Great music and deep inspiration, can come at the most unexpected moments. At the most difficult times, and sometimes at the most contented ones, too.
In 2021 Robert Forster had a batch of songs written over a period of three years which he knew would be the basis of his next album. The songs felt strong, like they belonged together. They surprised him, too. They had different things to say, more openly personal about those closest to him.
He had the beginnings of one other song too, just music and a melody, no lyrics as yet. There was no rush to complete it, since he was also working on his first novel. It felt like the new songs could wait.
Life soon had other plans. In July of 2021, Robert’s wife and sometimes musical partner Karin Bäumler was diagnosed with ovarian cancer, and so began the intense emotional challenges of hospital, tests, chemotherapy, of hopes and fears.
As it had often been in their lives together for 32 years, music was like a rock, a place they could go.

● What you need to do
Answer these from the text about Robert Forster, one per line:
1. Over how many years were the songs for his next album written?
2. Besides the songs, what was he working on?
3. In what month and year was Karin Bäumler diagnosed, and with what?

● Material supplied

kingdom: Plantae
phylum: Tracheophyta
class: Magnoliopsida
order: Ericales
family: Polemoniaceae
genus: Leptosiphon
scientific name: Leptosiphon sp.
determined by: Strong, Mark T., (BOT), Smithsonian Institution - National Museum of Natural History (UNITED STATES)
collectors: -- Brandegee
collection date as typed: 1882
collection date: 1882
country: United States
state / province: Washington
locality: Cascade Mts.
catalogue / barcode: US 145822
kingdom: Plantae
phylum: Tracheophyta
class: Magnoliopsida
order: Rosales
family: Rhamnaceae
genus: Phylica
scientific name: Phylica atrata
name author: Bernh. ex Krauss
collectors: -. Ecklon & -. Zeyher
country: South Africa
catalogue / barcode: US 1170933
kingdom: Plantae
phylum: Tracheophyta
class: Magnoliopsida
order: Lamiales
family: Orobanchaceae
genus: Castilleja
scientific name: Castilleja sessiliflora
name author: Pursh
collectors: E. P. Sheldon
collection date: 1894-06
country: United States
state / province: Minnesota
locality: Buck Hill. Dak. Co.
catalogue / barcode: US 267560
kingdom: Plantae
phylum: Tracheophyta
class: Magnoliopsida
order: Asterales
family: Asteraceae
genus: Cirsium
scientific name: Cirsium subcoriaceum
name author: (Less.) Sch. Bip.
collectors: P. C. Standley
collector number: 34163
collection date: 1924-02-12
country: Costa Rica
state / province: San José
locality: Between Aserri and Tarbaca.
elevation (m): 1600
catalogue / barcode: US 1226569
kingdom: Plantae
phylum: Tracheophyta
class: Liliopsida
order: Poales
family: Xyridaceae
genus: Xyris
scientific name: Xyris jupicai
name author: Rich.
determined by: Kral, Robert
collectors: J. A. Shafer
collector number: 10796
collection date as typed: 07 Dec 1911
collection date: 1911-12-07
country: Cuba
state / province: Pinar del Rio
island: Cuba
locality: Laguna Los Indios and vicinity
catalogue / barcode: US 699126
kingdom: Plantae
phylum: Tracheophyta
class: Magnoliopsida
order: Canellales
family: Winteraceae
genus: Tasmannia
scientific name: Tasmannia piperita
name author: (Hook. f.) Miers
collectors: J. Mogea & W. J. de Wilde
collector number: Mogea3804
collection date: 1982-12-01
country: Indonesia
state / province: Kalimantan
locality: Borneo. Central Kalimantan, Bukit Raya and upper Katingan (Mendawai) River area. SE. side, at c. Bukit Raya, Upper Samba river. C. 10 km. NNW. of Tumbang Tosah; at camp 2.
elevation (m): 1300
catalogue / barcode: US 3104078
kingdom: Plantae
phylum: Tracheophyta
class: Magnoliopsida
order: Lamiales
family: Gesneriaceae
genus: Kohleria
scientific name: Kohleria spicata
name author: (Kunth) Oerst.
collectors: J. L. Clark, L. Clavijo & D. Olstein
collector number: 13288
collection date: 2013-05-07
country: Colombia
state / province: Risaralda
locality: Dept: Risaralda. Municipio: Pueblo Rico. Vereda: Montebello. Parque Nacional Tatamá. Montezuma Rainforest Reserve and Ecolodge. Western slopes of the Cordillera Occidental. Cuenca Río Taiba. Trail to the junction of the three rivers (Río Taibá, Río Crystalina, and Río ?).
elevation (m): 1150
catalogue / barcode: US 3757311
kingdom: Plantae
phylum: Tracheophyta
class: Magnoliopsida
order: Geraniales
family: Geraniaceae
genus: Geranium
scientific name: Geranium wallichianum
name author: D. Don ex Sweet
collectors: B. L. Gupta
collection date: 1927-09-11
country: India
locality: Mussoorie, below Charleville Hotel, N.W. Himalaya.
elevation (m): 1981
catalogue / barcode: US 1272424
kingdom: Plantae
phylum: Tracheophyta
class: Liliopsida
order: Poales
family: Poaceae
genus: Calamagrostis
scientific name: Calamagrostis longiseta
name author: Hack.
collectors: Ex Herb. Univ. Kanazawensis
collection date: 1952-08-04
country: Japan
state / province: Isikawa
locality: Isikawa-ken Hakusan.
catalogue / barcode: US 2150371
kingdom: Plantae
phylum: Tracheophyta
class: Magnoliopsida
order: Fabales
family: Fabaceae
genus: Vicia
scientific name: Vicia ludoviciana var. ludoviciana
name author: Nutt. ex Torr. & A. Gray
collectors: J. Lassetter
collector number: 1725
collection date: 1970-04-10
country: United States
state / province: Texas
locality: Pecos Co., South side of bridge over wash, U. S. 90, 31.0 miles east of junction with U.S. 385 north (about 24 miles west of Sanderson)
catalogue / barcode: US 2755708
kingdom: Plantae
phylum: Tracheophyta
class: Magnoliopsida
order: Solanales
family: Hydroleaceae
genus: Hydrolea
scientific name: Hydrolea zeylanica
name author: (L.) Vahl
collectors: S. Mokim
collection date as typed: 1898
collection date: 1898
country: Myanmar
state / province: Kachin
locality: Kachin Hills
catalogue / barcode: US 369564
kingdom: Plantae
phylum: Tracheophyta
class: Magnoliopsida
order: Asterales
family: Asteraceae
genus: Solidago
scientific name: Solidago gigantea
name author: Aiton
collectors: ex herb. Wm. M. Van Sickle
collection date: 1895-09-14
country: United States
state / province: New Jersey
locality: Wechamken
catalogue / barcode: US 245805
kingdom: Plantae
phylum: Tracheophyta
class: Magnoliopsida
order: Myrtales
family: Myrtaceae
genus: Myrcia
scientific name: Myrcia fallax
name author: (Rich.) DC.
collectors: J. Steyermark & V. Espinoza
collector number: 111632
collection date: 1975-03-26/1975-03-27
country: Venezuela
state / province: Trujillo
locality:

● Solved problem
1. Three years
2. His first novel
3. July 2021, ovarian cancer